Every entry in the listing is to be reproduced exactly.

#### EXTRACTED DATA ####

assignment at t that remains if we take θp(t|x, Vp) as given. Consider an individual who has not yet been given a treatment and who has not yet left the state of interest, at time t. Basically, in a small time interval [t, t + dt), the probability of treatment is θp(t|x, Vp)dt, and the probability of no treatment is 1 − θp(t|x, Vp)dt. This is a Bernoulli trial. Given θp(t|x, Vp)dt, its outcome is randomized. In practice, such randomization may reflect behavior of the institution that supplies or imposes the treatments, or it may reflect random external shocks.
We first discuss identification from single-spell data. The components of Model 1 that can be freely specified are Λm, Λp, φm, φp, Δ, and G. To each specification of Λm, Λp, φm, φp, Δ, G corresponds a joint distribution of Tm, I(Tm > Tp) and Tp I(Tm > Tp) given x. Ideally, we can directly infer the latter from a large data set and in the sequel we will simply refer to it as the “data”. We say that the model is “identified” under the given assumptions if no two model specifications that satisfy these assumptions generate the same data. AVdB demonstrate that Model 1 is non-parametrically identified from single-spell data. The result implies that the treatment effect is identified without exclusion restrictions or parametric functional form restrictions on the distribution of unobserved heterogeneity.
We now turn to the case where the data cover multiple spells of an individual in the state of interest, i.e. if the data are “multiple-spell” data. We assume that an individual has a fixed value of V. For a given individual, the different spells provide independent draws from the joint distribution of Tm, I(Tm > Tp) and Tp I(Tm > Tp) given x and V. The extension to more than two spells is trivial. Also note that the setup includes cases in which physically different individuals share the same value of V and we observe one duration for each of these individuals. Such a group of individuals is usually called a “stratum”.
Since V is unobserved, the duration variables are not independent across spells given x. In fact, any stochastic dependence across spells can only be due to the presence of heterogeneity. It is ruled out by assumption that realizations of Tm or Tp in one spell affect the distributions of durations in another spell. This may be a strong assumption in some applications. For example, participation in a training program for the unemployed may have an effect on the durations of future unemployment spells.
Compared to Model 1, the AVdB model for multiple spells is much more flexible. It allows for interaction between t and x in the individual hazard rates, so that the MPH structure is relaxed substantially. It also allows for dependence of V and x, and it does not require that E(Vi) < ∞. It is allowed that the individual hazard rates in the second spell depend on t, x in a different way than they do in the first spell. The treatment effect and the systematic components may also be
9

####

> _TASK ANSWER_
assignment at t that remains if we take θp(t|x, Vp) as given. Consider an individual who has not yet been given a treatment and who has not yet left the state of interest, at time t. Basically, in a small time interval [t, t + dt), the probability of treatment is θp(t|x, Vp)dt, and the probability of no treatment is 1 − θp(t|x, Vp)dt. This is a Bernoulli trial. Given θp(t|x, Vp)dt, its outcome is randomized. In practice, such randomization may reflect behavior of the institution that supplies or imposes the treatments, or it may reflect random external shocks.
We first discuss identification from single-spell data. The components of Model 1 that can be freely specified are Λm, Λp, φm, φp, Δ, and G. To each specification of Λm, Λp, φm, φp, Δ, G corresponds a joint distribution of Tm, I(Tm > Tp) and Tp I(Tm > Tp) given x. Ideally, we can directly infer the latter from a large data set and in the sequel we will simply refer to it as the “data”. We say that the model is “identified” under the given assumptions if no two model specifications that satisfy these assumptions generate the same data. AVdB demonstrate that Model 1 is non-parametrically identified from single-spell data. The result implies that the treatment effect is identified without exclusion restrictions or parametric functional form restrictions on the distribution of unobserved heterogeneity.
We now turn to the case where the data cover multiple spells of an individual in the state of interest, i.e. if the data are “multiple-spell” data. We assume that an individual has a fixed value of V. For a given individual, the different spells provide independent draws from the joint distribution of Tm, I(Tm > Tp) and Tp I(Tm > Tp) given x and V. The extension to more than two spells is trivial. Also note that the setup includes cases in which physically different individuals share the same value of V and we observe one duration for each of these individuals. Such a group of individuals is usually called a “stratum”.
Since V is unobserved, the duration variables are not independent across spells given x. In fact, any stochastic dependence across spells can only be due to the presence of heterogeneity. It is ruled out by assumption that realizations of Tm or Tp in one spell affect the distributions of durations in another spell. This may be a strong assumption in some applications. For example, participation in a training program for the unemployed may have an effect on the durations of future unemployment spells.
Compared to Model 1, the AVdB model for multiple spells is much more flexible. It allows for interaction between t and x in the individual hazard rates, so that the MPH structure is relaxed substantially. It also allows for dependence of V and x, and it does not require that E(Vi) < ∞. It is allowed that the individual hazard rates in the second spell depend on t, x in a different way than they do in the first spell. The treatment effect and the systematic components may also be
9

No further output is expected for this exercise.